Michael Hirsch [Tue, 25 Jan 2022 00:22:01 +0000 (19:22 -0500)]
Intel compilers: update deprecated -wn to -Wall style
This removes warnings on every single target like:
icx: command line warning #10430: Unsupported command line options encountered
These options as listed are not supported.
For more information, use '-qnextgen-diag'.
option list:
-w3
Signed-off-by: Michael Hirsch <michael@scivision.dev>
Adam Stylinski [Tue, 25 Jan 2022 05:16:37 +0000 (00:16 -0500)]
Make cmake and configure release flags consistent
CMake sufficiently appends -DNDEBUG to the preprocessor macros when not
compiling with debug symbols. This turns off debug level assertions and
has some other side effects. As such, we should equally append this
define to the configure scripts' CFLAGS.
Adam Stylinski [Tue, 18 Jan 2022 14:47:45 +0000 (09:47 -0500)]

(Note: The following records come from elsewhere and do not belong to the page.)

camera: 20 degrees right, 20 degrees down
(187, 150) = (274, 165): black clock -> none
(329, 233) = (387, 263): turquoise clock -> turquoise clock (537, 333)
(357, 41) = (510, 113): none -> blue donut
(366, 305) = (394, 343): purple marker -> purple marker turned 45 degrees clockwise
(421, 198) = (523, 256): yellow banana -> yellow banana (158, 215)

Remove the "avx512_well_suited" cpu flag
Now that we have confirmation that the AVX512 variants so far have been
universally better on every capable CPU we've tested them on, there's no
sense in trying to maintain a whitelist.
Adam Stylinski [Mon, 17 Jan 2022 14:27:32 +0000 (09:27 -0500)]

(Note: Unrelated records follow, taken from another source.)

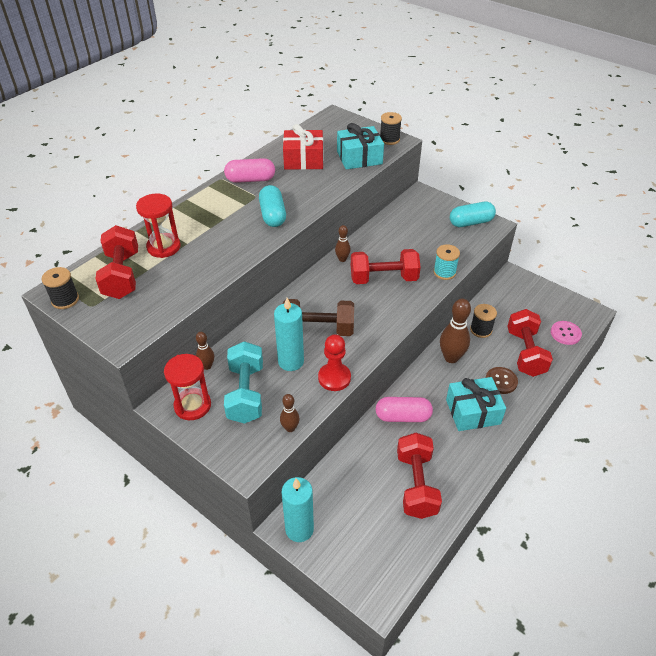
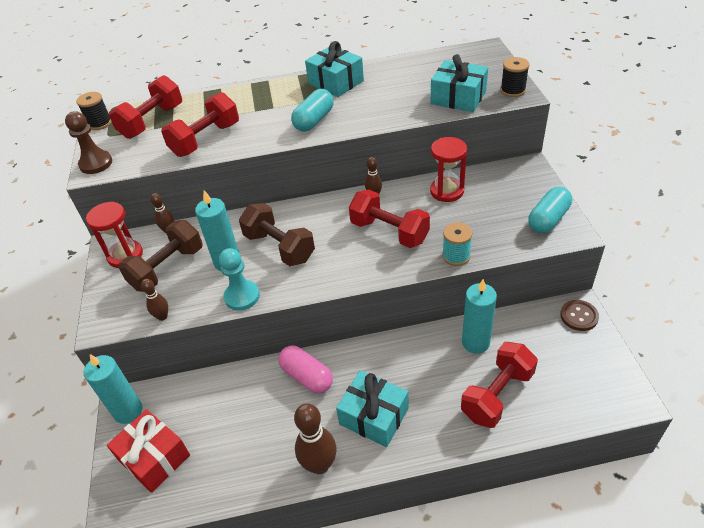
camera: 45 degrees right, 0 degrees up
(117, 333) = (96, 163): none -> brown pawn
(164, 247) = (204, 112): red hourglass -> red hourglass (447, 191)
(246, 393) = (167, 268): turquoise dumbbell -> brown dumbbell
(250, 180) = (336, 82): pink capsule -> turquoise gift
(303, 160) = (403, 81): red gift -> red gift (154, 458)
(334, 378) = (242, 296): red pawn -> turquoise pawn
(416, 484) = (249, 444): red dumbbell -> red dumbbell (206, 140)
(451, 357) = (413, 351): brown bowling pin -> brown bowling pin (319, 465)
(470, 222) = (548, 219): turquoise capsule -> turquoise capsule turned 75 degrees counterclockwise
(481, 330) = (475, 342): black spool -> turquoise candle
(501, 381) = (437, 406): brown button -> brown button (579, 316)
(565, 333) = (570, 403): pink button -> none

Improvements to avx512 adler32 implementations
Now that better benchmarks are in place, it became apparent that masked
broadcast was _not_ faster and it's actually faster to use vmovd, as
suspected. Additionally, for the VNNI variant, we've unlocked some
additional ILP by doing a second dot product in the loop to a different
running sum that gets recombined later. This broke a data dependency
chain and allowed the IPC be ~2.75. The result is about a 40-50%
improvement in runtime.
Additionally, we've called the lesser SIMD sized variants if the input
is too small and they happen to be compiled in. This helps for the
impossibly small input that still is large enough to be a vector length.
For size 16 and 32 inputs I was seeing something like sub 10 ns instead
of 50 ns.
Adam Stylinski [Sun, 9 Jan 2022 16:57:24 +0000 (11:57 -0500)]
Improved AVX2 adler32 performance
Did this by simply doing 32 bit horizontal sums and using the same sum
of absolute difference instructions as done in the SSE4 and AVX512_VNNI
versions.
Adam Stylinski [Tue, 4 Jan 2022 15:38:39 +0000 (10:38 -0500)]
Added an SSE4 optimized adler32 checksum
This variant uses the lower number of cycles psadw insruction in place
of pmaddubsw for the running sum that does not need multiplication.
This allows this sum to be done independently, partially overlapping the
running "sum2" half of the checksum. We also have moved the shift
outside of the loop, breaking a small data dependency chain. The code
also now does a vectorized horizontal sum without having to rebase to
the adler32 base, as NMAX is defined as the maximum number of scalar
sums that can be peformed, so we're actually safe in doing this without
upgrading to higher precision. We can do a partial horizontal sum
because psadw only ends up accumulating 16 bit words in 2 vector lanes,
the other two can safely be assumed as 0.
Adam Stylinski [Fri, 7 Jan 2022 20:51:09 +0000 (15:51 -0500)]
Have functioning avx512{,_vnni} adler32
The new adler32 checksum uses the VNNI instructions with appreciable
gains when possible. Otherwise, a pure avx512f variant exists which
still gives appreciable gains.
Fix deflateBound and compressBound returning very small size estimates.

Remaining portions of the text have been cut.